Prerequisites & Notation

This chapter builds directly on the probability-space framework from Chapter 1. The following should be fluent before proceeding.

Probability space $(\Omega, \mathcal{F}, \mathbb{P})$ : sample space, $\sigma$ -algebra, probability measure(Review ch01)
Self-check: Can you verify that a candidate function $\mathbb{P}$ satisfies the three Kolmogorov axioms?
Set operations: union, intersection, complement, difference, De Morgan's laws(Review ch01)
Self-check: Can you prove $\mathbb{P}(A \cup B) = \mathbb{P}(A) + \mathbb{P}(B) - \mathbb{P}(A \cap B)$ from the axioms?
Countable additivity and its consequences: monotonicity, continuity of $\mathbb{P}$ (Review ch01)
Self-check: If $A_n \uparrow A$ , can you explain why $\mathbb{P}(A_n) \to \mathbb{P}(A)$ ?
The Borel-Cantelli lemma (first half)(Review ch01)
Self-check: State conditions under which $\mathbb{P}(\limsup A_n) = 0$ .
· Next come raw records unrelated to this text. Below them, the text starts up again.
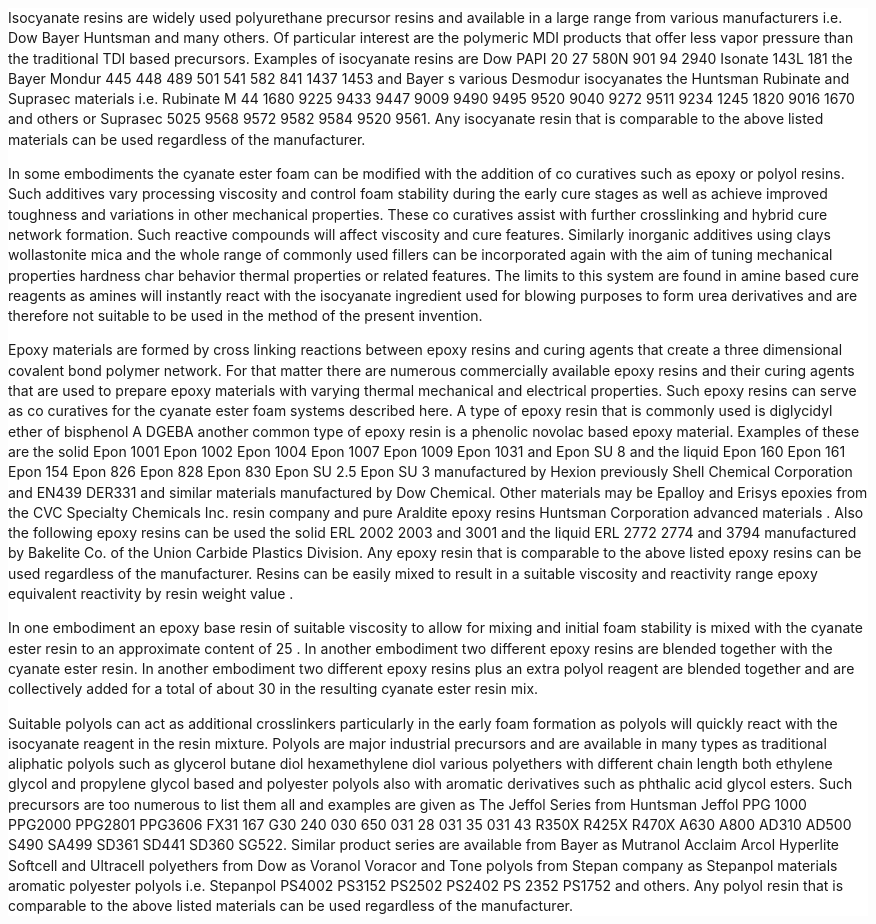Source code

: Isocyanate resins are widely used polyurethane precursor resins and available in a large range from various manufacturers i.e. Dow Bayer Huntsman and many others. Of particular interest are the polymeric MDI products that offer less vapor pressure than the traditional TDI based precursors. Examples of isocyanate resins are Dow PAPI 20 27 580N 901 94 2940 Isonate 143L 181 the Bayer Mondur 445 448 489 501 541 582 841 1437 1453 and Bayer s various Desmodur isocyanates the Huntsman Rubinate and Suprasec materials i.e. Rubinate M 44 1680 9225 9433 9447 9009 9490 9495 9520 9040 9272 9511 9234 1245 1820 9016 1670 and others or Suprasec 5025 9568 9572 9582 9584 9520 9561. Any isocyanate resin that is comparable to the above listed materials can be used regardless of the manufacturer.

In some embodiments the cyanate ester foam can be modified with the addition of co curatives such as epoxy or polyol resins. Such additives vary processing viscosity and control foam stability during the early cure stages as well as achieve improved toughness and variations in other mechanical properties. These co curatives assist with further crosslinking and hybrid cure network formation. Such reactive compounds will affect viscosity and cure features. Similarly inorganic additives using clays wollastonite mica and the whole range of commonly used fillers can be incorporated again with the aim of tuning mechanical properties hardness char behavior thermal properties or related features. The limits to this system are found in amine based cure reagents as amines will instantly react with the isocyanate ingredient used for blowing purposes to form urea derivatives and are therefore not suitable to be used in the method of the present invention.

Epoxy materials are formed by cross linking reactions between epoxy resins and curing agents that create a three dimensional covalent bond polymer network. For that matter there are numerous commercially available epoxy resins and their curing agents that are used to prepare epoxy materials with varying thermal mechanical and electrical properties. Such epoxy resins can serve as co curatives for the cyanate ester foam systems described here. A type of epoxy resin that is commonly used is diglycidyl ether of bisphenol A DGEBA another common type of epoxy resin is a phenolic novolac based epoxy material. Examples of these are the solid Epon 1001 Epon 1002 Epon 1004 Epon 1007 Epon 1009 Epon 1031 and Epon SU 8 and the liquid Epon 160 Epon 161 Epon 154 Epon 826 Epon 828 Epon 830 Epon SU 2.5 Epon SU 3 manufactured by Hexion previously Shell Chemical Corporation and EN439 DER331 and similar materials manufactured by Dow Chemical. Other materials may be Epalloy and Erisys epoxies from the CVC Specialty Chemicals Inc. resin company and pure Araldite epoxy resins Huntsman Corporation advanced materials . Also the following epoxy resins can be used the solid ERL 2002 2003 and 3001 and the liquid ERL 2772 2774 and 3794 manufactured by Bakelite Co. of the Union Carbide Plastics Division. Any epoxy resin that is comparable to the above listed epoxy resins can be used regardless of the manufacturer. Resins can be easily mixed to result in a suitable viscosity and reactivity range epoxy equivalent reactivity by resin weight value .

In one embodiment an epoxy base resin of suitable viscosity to allow for mixing and initial foam stability is mixed with the cyanate ester resin to an approximate content of 25 . In another embodiment two different epoxy resins are blended together with the cyanate ester resin. In another embodiment two different epoxy resins plus an extra polyol reagent are blended together and are collectively added for a total of about 30 in the resulting cyanate ester resin mix.

Suitable polyols can act as additional crosslinkers particularly in the early foam formation as polyols will quickly react with the isocyanate reagent in the resin mixture. Polyols are major industrial precursors and are available in many types as traditional aliphatic polyols such as glycerol butane diol hexamethylene diol various polyethers with different chain length both ethylene glycol and propylene glycol based and polyester polyols also with aromatic derivatives such as phthalic acid glycol esters. Such precursors are too numerous to list them all and examples are given as The Jeffol Series from Huntsman Jeffol PPG 1000 PPG2000 PPG2801 PPG3606 FX31 167 G30 240 030 650 031 28 031 35 031 43 R350X R425X R470X A630 A800 AD310 AD500 S490 SA499 SD361 SD441 SD360 SG522. Similar product series are available from Bayer as Mutranol Acclaim Arcol Hyperlite Softcell and Ultracell polyethers from Dow as Voranol Voracor and Tone polyols from Stepan company as Stepanpol materials aromatic polyester polyols i.e. Stepanpol PS4002 PS3152 PS2502 PS2402 PS 2352 PS1752 and others. Any polyol resin that is comparable to the above listed materials can be used regardless of the manufacturer.
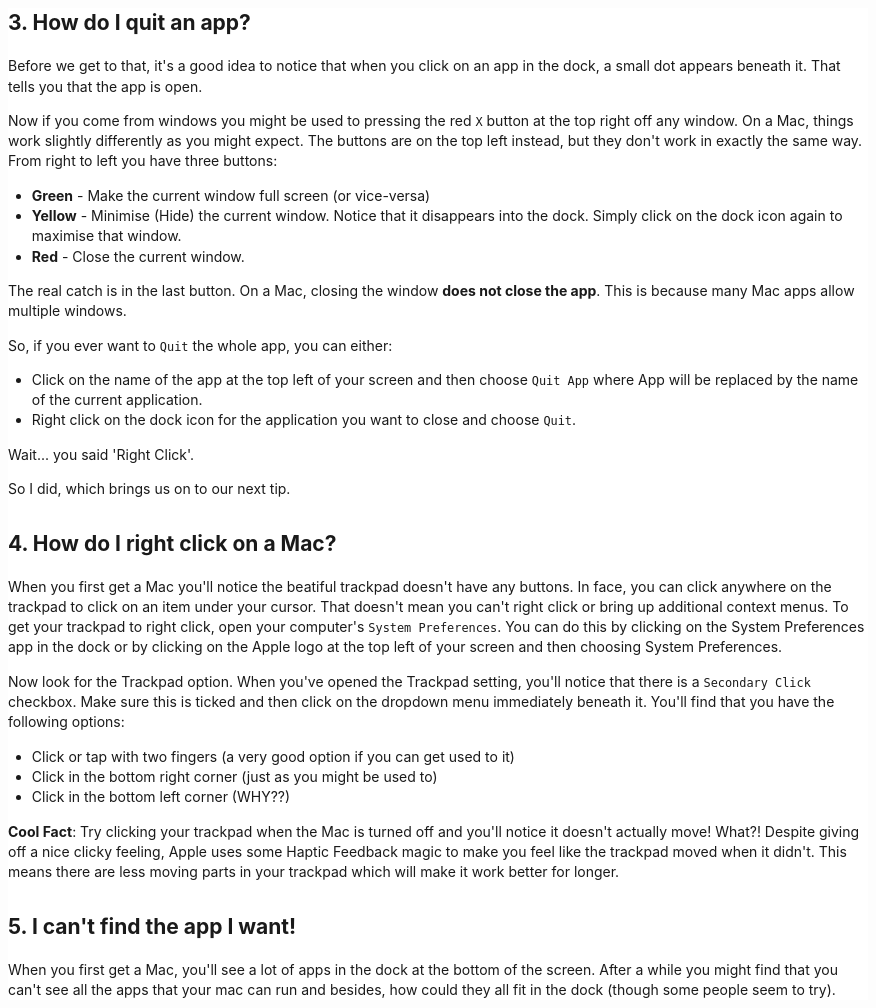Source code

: ## 3. How do I quit an app?

Before we get to that, it's a good idea to notice that when you click on an app in the dock, a small dot appears beneath it. That tells you that the app is open.

Now if you come from windows you might be used to pressing the red `X` button at the top right off any window. On a Mac, things work slightly differently as you might expect. The buttons are on the top left instead, but they don't work in exactly the same way. From right to left you have three buttons:

- **Green** - Make the current window full screen (or vice-versa)
- **Yellow** - Minimise (Hide) the current window. Notice that it disappears into the dock. Simply click on the dock icon again to maximise that window.
- **Red** - Close the current window. 

The real catch is in the last button. On a Mac, closing the window **does not close the app**. This is because many Mac apps allow multiple windows. 

So, if you ever want to `Quit` the whole app, you can either:

- Click on the name of the app at the top left of your screen and then choose `Quit App` where App will be replaced by the name of the current application.
- Right click on the dock icon for the application you want to close and choose `Quit`.

Wait... you said 'Right Click'.

So I did, which brings us on to our next tip.

## 4. How do I right click on a Mac?

When you first get a Mac you'll notice the beatiful trackpad doesn't have any buttons. In face, you can click anywhere on the trackpad to click on an item under your cursor. That doesn't mean you can't right click or bring up additional context menus. To get your trackpad to right click, open your computer's `System Preferences`. You can do this by clicking on the System Preferences app in the dock or by clicking on the Apple logo at the top left of your screen and then choosing System Preferences.

Now look for the Trackpad option. When you've opened the Trackpad setting, you'll notice that there is a `Secondary Click` checkbox. Make sure this is ticked and then click on the dropdown menu immediately beneath it. You'll find that you have the following options:

- Click or tap with two fingers (a very good option if you can get used to it)
- Click in the bottom right corner (just as you might be used to)
- Click in the bottom left corner (WHY??)

**Cool Fact**: Try clicking your trackpad when the Mac is turned off and you'll notice it doesn't actually move! What?! Despite giving off a nice clicky feeling, Apple uses some Haptic Feedback magic to make you feel like the trackpad moved when it didn't. This means there are less moving parts in your trackpad which will make it work better for longer.

## 5. I can't find the app I want!

When you first get a Mac, you'll see a lot of apps in the dock at the bottom of the screen. After a while you might find that you can't see all the apps that your mac can run and besides, how could they all fit in the dock (though some people seem to try).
Symbols introduced or prominently used in Chapter 2. See the master notation table for the full library-wide list.

Symbol	Meaning	Introduced
$\mathbb{P}(A \mid B)$	Conditional probability of $A$ given $B$	s01
$\{B_i\}_{i=1}^n$	Partition of $\Omega$ : pairwise disjoint events whose union is $\Omega$	s02
$n, k$	Trial count and success count (repeated Bernoulli trials)	s05
$p$	Success probability in a single Bernoulli trial	s05
$\binom{n}{k}$	Binomial coefficient $n!/[k!(n-k)!]$	s05